Using strategy in serves and returns, players vary the speed and ball placement to force the opponent to make a mistake. Shots are often divided into offensive and defensive. The former refers to shots that aim to hit the wall low and force multiple bounces. On the other hand, a defensive strategy consists in hitting the front wall higher, in a safer manner, in order to ensure a completed return.

Variations of Racquetball

Racquetball is fairly consistent across the board but can vary in both the number of players, scoring practices, and equipment.

Three players

Games are typically played in singles or doubles as mentioned above, but it can also be played with three people on a court. This style is referred to as “cutthroat.” All three players are competing at the same time.
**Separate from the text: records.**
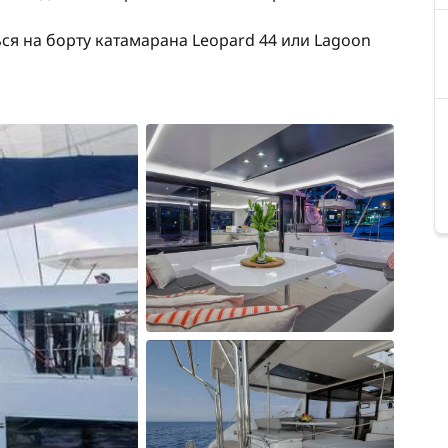
ся на борту катамарана Leopard 44 или Lagoon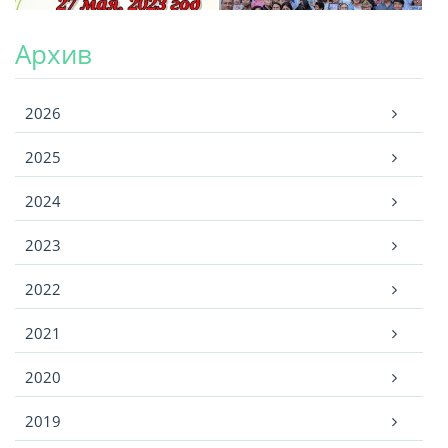
Архив
Архив
2026
2025
2024
2023
2022
2021
2020
2019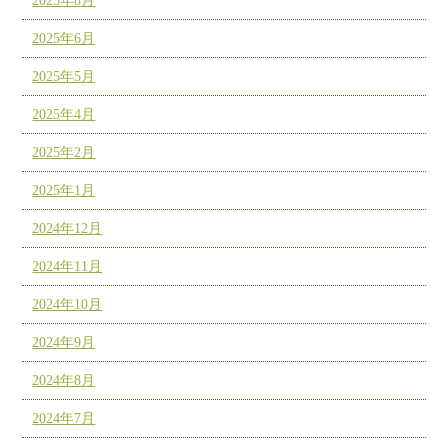
2025年8月
2025年6月
2025年5月
2025年4月
2025年2月
2025年1月
2024年12月
2024年11月
2024年10月
2024年9月
2024年8月
2024年7月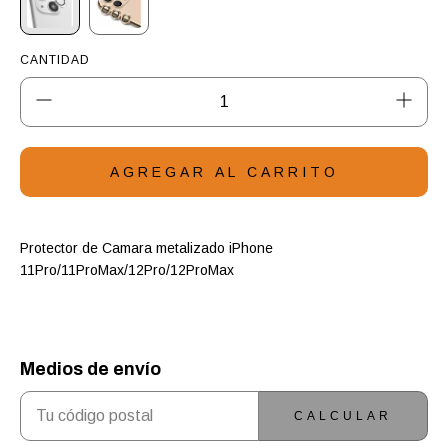
CANTIDAD
Protector de Camara metalizado iPhone
11Pro/11ProMax/12Pro/12ProMax
Medios de envío
ENTREGAS PARA EL CP:
CAMBIAR CP
CALCULAR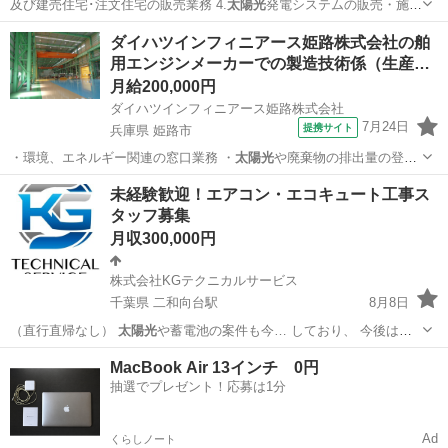
及び建売住宅･注文住宅の販売業務 4.
太陽光
発電システムの販売・施工
及び管理業務 …
埼玉
本庄市
施工管理
業務
ダイハツインフィニアース姫路株式会社の舶
用エンジンメーカーでの製造技術係（生産…
月給200,000円
ダイハツインフィニアース姫路株式会社
7月24日
提携サイト
兵庫県 姫路市
・環境、エネルギー関連の窓口業務 ・
太陽光
や廃棄物の排出量の登録
■【基本給】 …
兵庫
姫路市
工場
未経験歓迎！エアコン・エコキュート工事ス
タッフ募集
月収300,000円
株式会社KGテクニカルサービス
千葉県 二和向台駅
8月8日
（直行直帰なし）
太陽光
や蓄電池の案件も今… しており、 今後は
太
陽光
発電・蓄電池といっ…
千葉
船橋市
二和向台駅
電気
未経験
MacBook Air 13インチ 0円
抽選でプレゼント！応募は1分
Ad
くらしノート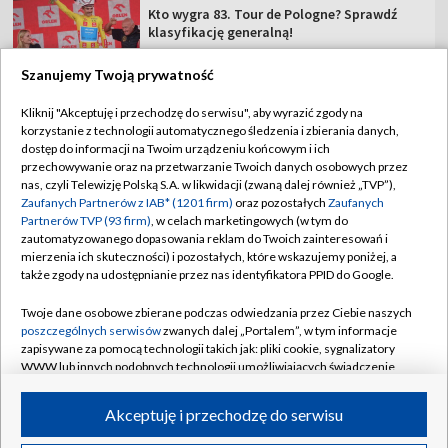
Kto wygra 83. Tour de Pologne? Sprawdź
klasyfikację generalną!
Szanujemy Twoją prywatność
Kliknij "Akceptuję i przechodzę do serwisu", aby wyrazić zgody na
korzystanie z technologii automatycznego śledzenia i zbierania danych,
TVP
dostęp do informacji na Twoim urządzeniu końcowym i ich
przechowywanie oraz na przetwarzanie Twoich danych osobowych przez
Abonament TVP
Regulamin TVP
nas, czyli Telewizję Polską S.A. w likwidacji (zwaną dalej również „TVP”),
Polityka prywatności
Sklep TVP
Zaufanych Partnerów z IAB* (1201 firm)
oraz pozostałych
Zaufanych
Partnerów TVP (93 firm)
, w celach marketingowych (w tym do
Biuro Reklamy
Moje zgody
zautomatyzowanego dopasowania reklam do Twoich zainteresowań i
mierzenia ich skuteczności) i pozostałych, które wskazujemy poniżej, a
Oferta Handlowa
Biuro reklamy
także zgody na udostępnianie przez nas identyfikatora PPID do Google.
Telegazeta ogłoszenia
Kontakt
Twoje dane osobowe zbierane podczas odwiedzania przez Ciebie naszych
Emisja w TVP
poszczególnych serwisów
zwanych dalej „Portalem”, w tym informacje
zapisywane za pomocą technologii takich jak: pliki cookie, sygnalizatory
Kanały
Rada Programowa
WWW lub innych podobnych technologii umożliwiających świadczenie
dopasowanych i bezpiecznych usług, personalizację treści oraz reklam,
Ogłoszenia przetargowe
udostępnianie funkcji mediów społecznościowych oraz analizowanie
©2026 Telewizja Polska Spółka Akcyjna w likwidacji
Akceptuję i przechodzę do serwisu
ruchu w Internecie.
Akademia Telewizyjna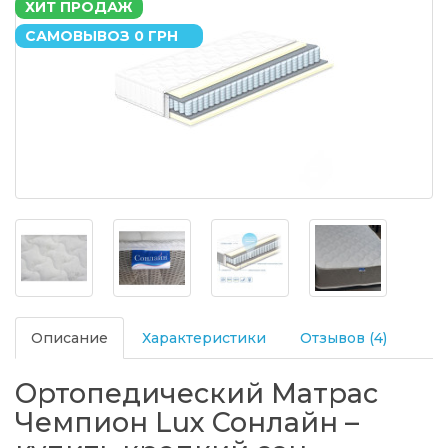
ХИТ ПРОДАЖ
САМОВЫВОЗ 0 ГРН
Описание
Характеристики
Отзывов (4)
Ортопедический Матрас
Чемпион Lux Сонлайн –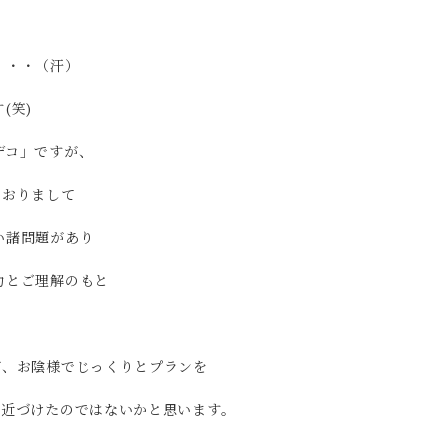
・・・（汗）
(笑)
デコ」ですが、
ておりまして
い諸問題があり
力とご理解のもと
。
が、お陰様でじっくりとプランを
に近づけたのではないかと思います。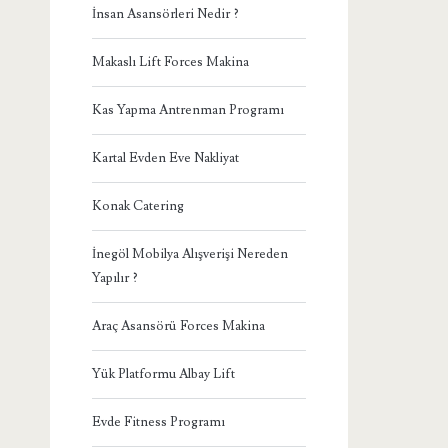
İnsan Asansörleri Nedir ?
Makaslı Lift Forces Makina
Kas Yapma Antrenman Programı
Kartal Evden Eve Nakliyat
Konak Catering
İnegöl Mobilya Alışverişi Nereden
Yapılır ?
Araç Asansörü Forces Makina
Yük Platformu Albay Lift
Evde Fitness Programı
The server is playing against the other two players who are on the same team. Once a server loses the rally, they will switch with an outside player (now the server) and become teammates with the other player.

Rules Variations

Racquetball is an international sport with various levels of competition. This ranges from recreational and competitive leagues to national teams and professional tours. There are variations in rules depending on the country and level you play at.

This article describes the rules of the most common racquetball rules, which happen to originate in the United States. For international competitions, rules abide by the American standard of rules listed in the previous section.

For example, international scoring rules only require a team to win by one point, while Canadian Racquetball requires a team to win by two points. So, if the match is being held between two countries, they will follow the international rules that only require a one-point win.

For men’s and women’s pro tours, five games are played in a match to 11 points. The team must win by a margin of two points.

In some elite-level competitions, servers are only given one opportunity to complete a “good service.” Unlike the standard rules where a player is given a fault and then a second chance, the player does not receive this second opportunity, and the receiving player becomes the server.

Equipment

The equipment also varies based on the level at which you play. While you really only need a court, a racquet, and a ball to play with your friends, specific shoes, gloves, and protective eyewear are also required at competitive levels.

This is to ensure fairness among equipment as well as safety. A small ball flying at your eye is the last thing you want while playing!

There are also different options for the ball being used:

  • Blue (standard speed)
  • Green (faster)
  • Purple (faster)
  • Red (fastest)
  • Black (slowest)

The main difference between the balls is the speed at which they travel. Different levels of competition use specific balls. Most players use blue or green balls, both at a recreational and organized level.

The International Pro Tours use purple balls. World Outdoor Racquetball uses red balls exclusively, while black balls are often used by senior players.

While these variations are important for varying calibers of players, with a court, a racquet, a ball, and a desire to get active, racquetball is a great game for all levels!

Last Word

Once you understand these rules and practice your technique in hitting the ball, you will start to develop different strategies to outsmart and beat your opponent. Whether you are just playing for fun or competitively, use this guide to make sure your game is fun and fair!